In-Depth Notes on Elasticity and Demand Curves
Chapter 1: Introduction
Demand Curves & Elasticity: Steep demand curves are relatively inelastic; flat curves are relatively elastic. Elasticity changes along a straight-line demand curve.
Understanding Points on the Demand Curve:
- At the top of the demand curve:
- High price, low quantity demanded.
- Small % change in price, large % change in quantity → results in high elasticity.
- At the bottom of the demand curve:
- Low price, high quantity demanded.
- Large % change in price, small % change in quantity → results in low elasticity.
Elastic vs. Inelastic Demand:
- Elastic Demand: Elasticity > -1 (in absolute terms > 1)
- Inelastic Demand: Elasticity < -1 (in absolute terms < 1)
- Unitary Elasticity: Elasticity = -1, occurs halfway along the demand curve.
Marginal Revenue Curve:
- Crosses quantity axis at point where elasticity is unitary (elasticity = -1).
- This point is also where marginal revenue = 0, defining where firms maximize their revenue.
Key Takeaways: Demand curves cannot be classified simply as elastic or inelastic because elasticity varies along the curve. Firms must recognize that consumers become more price-sensitive as prices rise.
Chapter 2: Steeper Demand Curve
Profit Maximizing Quantity: For firms maximizing profit, marginal cost must equal marginal revenue. Firms operate in the elastic region of the demand curve to ensure elasticity is always greater than 1.
Implication of Demand Elasticity in Profit Maximization:
- When profit-maximizing, if elasticity is less than one, this indicates the firm is not maximizing its potential profit and should consider raising prices.
- Firms with market power inherently have elastic demand.
Chapter 3: Curve and Demand
- Total Revenue & Elastic Demand:
- In the elastic portion of the demand curve (upper half), decreasing prices increases total revenue.
- Oppositely, inelastic demand (lower half), decreasing prices leads to decreased total revenue.
- The point where marginal revenue equals 0 (and thus total revenue is maximized) is at unit elasticity.
Chapter 4: High Demand Consumers
- Understanding Pricing Decisions: The pricing this firm sets depends on where it operates along the demand curve, which influences how changes in costs affect pricing strategy.
- If costs decrease, firms may typically maintain prices instead of reducing them, as lower prices can harm profits if it leads to competitors reducing their prices as well.
Chapter 5: Low Price Consumers
Price Discrimination Basics: Price discrimination is charging different prices to different consumers; it's crucial for firms to differentiate their consumers based on elasticity of demand.
Requirements for Price Discrimination:
- Heterogeneous demand among consumers.
- Ability to distinguish between consumer types.

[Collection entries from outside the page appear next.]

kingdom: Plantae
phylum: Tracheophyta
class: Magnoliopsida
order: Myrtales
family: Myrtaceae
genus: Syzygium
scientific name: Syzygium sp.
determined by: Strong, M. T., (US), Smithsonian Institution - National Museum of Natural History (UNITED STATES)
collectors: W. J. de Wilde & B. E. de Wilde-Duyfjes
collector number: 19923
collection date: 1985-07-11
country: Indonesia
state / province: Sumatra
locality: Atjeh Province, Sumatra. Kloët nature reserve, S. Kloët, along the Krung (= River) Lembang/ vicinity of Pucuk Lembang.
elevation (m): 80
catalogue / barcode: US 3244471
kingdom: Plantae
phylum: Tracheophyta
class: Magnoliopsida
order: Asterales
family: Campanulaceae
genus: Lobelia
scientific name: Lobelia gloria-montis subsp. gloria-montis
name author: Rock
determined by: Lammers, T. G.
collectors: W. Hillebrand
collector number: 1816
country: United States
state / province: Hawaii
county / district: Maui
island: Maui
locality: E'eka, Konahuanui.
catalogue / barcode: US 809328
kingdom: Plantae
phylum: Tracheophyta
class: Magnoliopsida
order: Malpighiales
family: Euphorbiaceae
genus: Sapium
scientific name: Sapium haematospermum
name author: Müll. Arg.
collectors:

- Prevent transfer sales between consumer groups.
Chapter 6: A Lower Price
- First Degree Price Discrimination: Personalized pricing where each consumer is charged based on their willingness to pay. Practically, this is difficult due to lack of information on consumer willingness.
- Dynamic Pricing Example: Amazon offering different prices to consumers based on their behaviors follows this logic, customizing offers without perfect information.
Chapter 7: Different Price Elasticity
- Second Degree Price Discrimination: Offering decreasing prices for additional units purchased to capture the remaining consumer surplus when consumers buy in bulk.
- Third Degree Price Discrimination: Includes methods like group pricing (charging different groups different prices) and menu pricing (offering options appealing to different demand elasticity levels).
- Examples like movie theaters charging students and seniors less depict third-degree price discrimination.
Chapter 8: Conclusion
- Implications for Firms & Competition:
- Recognize consumer price sensitivity changes with pricing.
- Understand that profit-maximizing firms operate where demand is elastic, leading to different pricing strategies based on consumer characterization.
- Companies use market segmentation to assign prices based on willingness to pay, which can vary by demographic and economic status.